16h40
Cher Blog, Cher Lecteur,
Aujourd’hui, c’est le début de l’acte 3 de mes aventures d’hospitalisation. Hé oui, après 3 semaines de rechutes maniaques et deux semaines à augmenter le traitement sans réel effet - si ce n’est un peu sur le sommeil. C’est donc après plusieurs emportée de violence verbale et à la limite du physique que j’ai pris la décision de demander une hospitalisation dites volontaire.

Tout est allé très vite. J’avais rendez-vous ce matin à 10h avec ma psychiatre. Avec ma femme, nous avons fait le nécessaire pour lui exposer la situation et signifier le souhait d’une hospitalisation. Elle a tout de suite confirmer que c’était une bonne décision et a même fait les démarches directement. Moins de 10 minutes après une place m’était réservée dans le même hôpital que lors de ma deuxième hospitalisation.
Le rendez-vous est pour 15h et je suis rapidement pris en charge. Ma femme reste un moment - le temps que je remplisse les papiers et de découvrir ma chambre - puis s’en va. Seul hic: je ne suis pas en chambre seul mais en chambre double. Cela m’effraie un peu mais mon coloc, J., a l’air très gentil.

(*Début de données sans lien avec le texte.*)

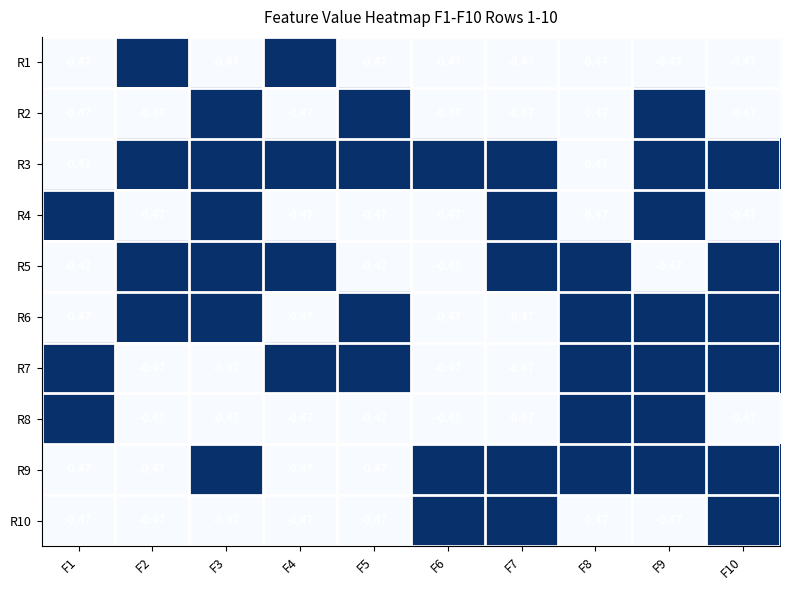

How many values in R4 are below zero?

6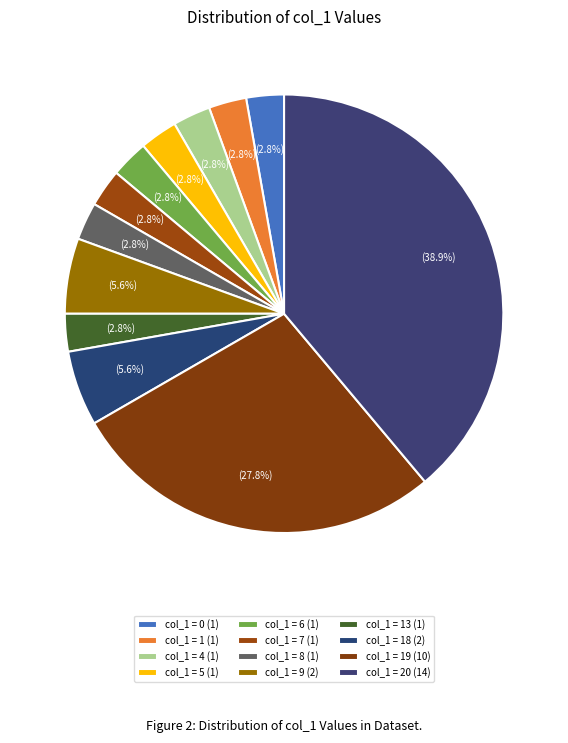

How many segments does this pie chart have?

12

Une fois ma femme partie, j’enchaîne avec un premier entretien avec le médecin de garde puis sur des examens médicaux de bases (tension, température, ECG). Apparemment ma tension est trop haute et ma température aussi. Ça peut être du à la canicule mais aussi au traitement. Je dois donc être recontrolé dans quelques heures. En attendant, je me pose et attends l’heure du repas. Je sens que cette fois encore, mes journées seront rythmées par les heures de repas.
18h13
Ça y est, le repas est fini. Avant ce dernier, je me suis occupé comme je pouvais en lisant un peu et en téléphonant à mes enfants.
Ce soir au menu, salade de cervelas, patate, oignons avec compote de pomme en dessert. Pas mauvais mais j’ai peur d’avoir encore faim plus tard.

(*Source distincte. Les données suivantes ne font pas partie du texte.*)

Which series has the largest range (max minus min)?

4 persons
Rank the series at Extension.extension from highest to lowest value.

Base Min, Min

Maintenant que le repas est passé, j’appréhende la suite car je n’ai jamais eu d’hospitalisation en chambre partagée. J’ai peur que mon coloc se plaigne de moi, ou que je sois dans l’impossibilité d’aller aux toilettes la nuit etc (surtout que pour le coup, son lit est vraiment face à la porte de la salle de bain).
Pour ma part, je suis au « bout » de la chambre, donc j’ai cette chance d’avoir un peu plus de tranquillité.

19h36
Alors que je pensais mon voisin de chambre tranquille, le voilà à écouter des vidéos avec le volume à fond… et ça, alors que je m’apprête à aller chercher mes médicaments et prendre ma douche etc… dire que je suis sortit pour appeler mes enfants de peur de le déranger!
Décidément, je découvre vraiment les points négatifs des chambres communes.
Bref, au lieu de m’énerver je regarde calmement le match du jour - République Tchèque vs Afrique du Sud - avec un écouteur. Mais j’avoue que garder mon calme est difficile…
D’ailleurs, ça me rappelle que durant mon entretien d’entrée avec la psychiatre de garde, il m’a été évoqué la chambre d’isolement dans le cas où je deviendrai violent pour moi-même ou pour autrui. Sympa.
21h14
Le bruit commence à me fatiguer. Mon coloc s’est excusé et m’a dit avoir perdu son AirPod. Mouais. En attendant, c’est moi qui supporte.
J’attends désespérément le moment où je pourrai appeler ma femme et que je pourrai ensuite me mettre pour dormir. Dans l’intervalle je regarde Suisse - Bosnie.